## Dataset excerpts
=== Section Start ===
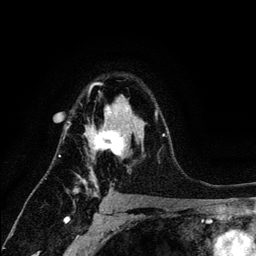
Breast MRI (dynamic contrast-enhanced), one axial slice. Cropped to one breast. Dynamic contrast-enhanced series, time point 2 of 6 at this slice position (early post-contrast). 3 T. TE 4.2 ms, TR 7.9 ms. 1.2 mm slice thickness. 256 × 256 image matrix, field of view 170 × 170 mm. Female patient.
Annotated regions visible in this slice (semi-automatic segmentation, software-assisted and operator-edited):
- enhancing-tissue mask used for the functional tumour volume (all voxels passing the contrast-enhancement thresholds inside the analysis volume; usually the tumour): box from (x=65, y=82) to (x=164, y=197) px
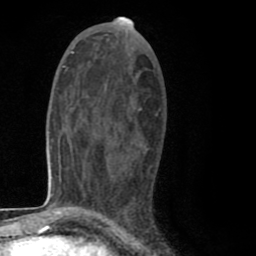
Breast MRI (dynamic contrast-enhanced), one axial slice; position 42 of 80 along the scan axis; cropped to one breast; dynamic contrast-enhanced series, time point 2 of 8 at this slice position (early post-contrast); 1.5 T; TE 2.6 ms, TR 6.1 ms; 2 mm slice thickness; 256 × 256 image matrix, field of view 160 × 160 mm. Female patient.
Structures marked on this image (semi-automatically segmented with operator editing):
- enhancing-tissue mask used for the functional tumour volume (all voxels passing the contrast-enhancement thresholds inside the analysis volume; usually the tumour): box from (x=93, y=112) to (x=157, y=212) px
=== Section End ===
## What you have to do
Output, exactly as written, only the lines from the beginning of the listing through the line containing "Structures marked on", both included, and no pictures.

## Exercise answer
Breast MRI (dynamic contrast-enhanced), one axial slice. Cropped to one breast. Dynamic contrast-enhanced series, time point 2 of 6 at this slice position (early post-contrast). 3 T. TE 4.2 ms, TR 7.9 ms. 1.2 mm slice thickness. 256 × 256 image matrix, field of view 170 × 170 mm. Female patient.
Annotated regions visible in this slice (semi-automatic segmentation, software-assisted and operator-edited):
- enhancing-tissue mask used for the functional tumour volume (all voxels passing the contrast-enhancement thresholds inside the analysis volume; usually the tumour): box from (x=65, y=82) to (x=164, y=197) px
Breast MRI (dynamic contrast-enhanced), one axial slice; position 42 of 80 along the scan axis; cropped to one breast; dynamic contrast-enhanced series, time point 2 of 8 at this slice position (early post-contrast); 1.5 T; TE 2.6 ms, TR 6.1 ms; 2 mm slice thickness; 256 × 256 image matrix, field of view 160 × 160 mm. Female patient.
Structures marked on this image (semi-automatically segmented with operator editing):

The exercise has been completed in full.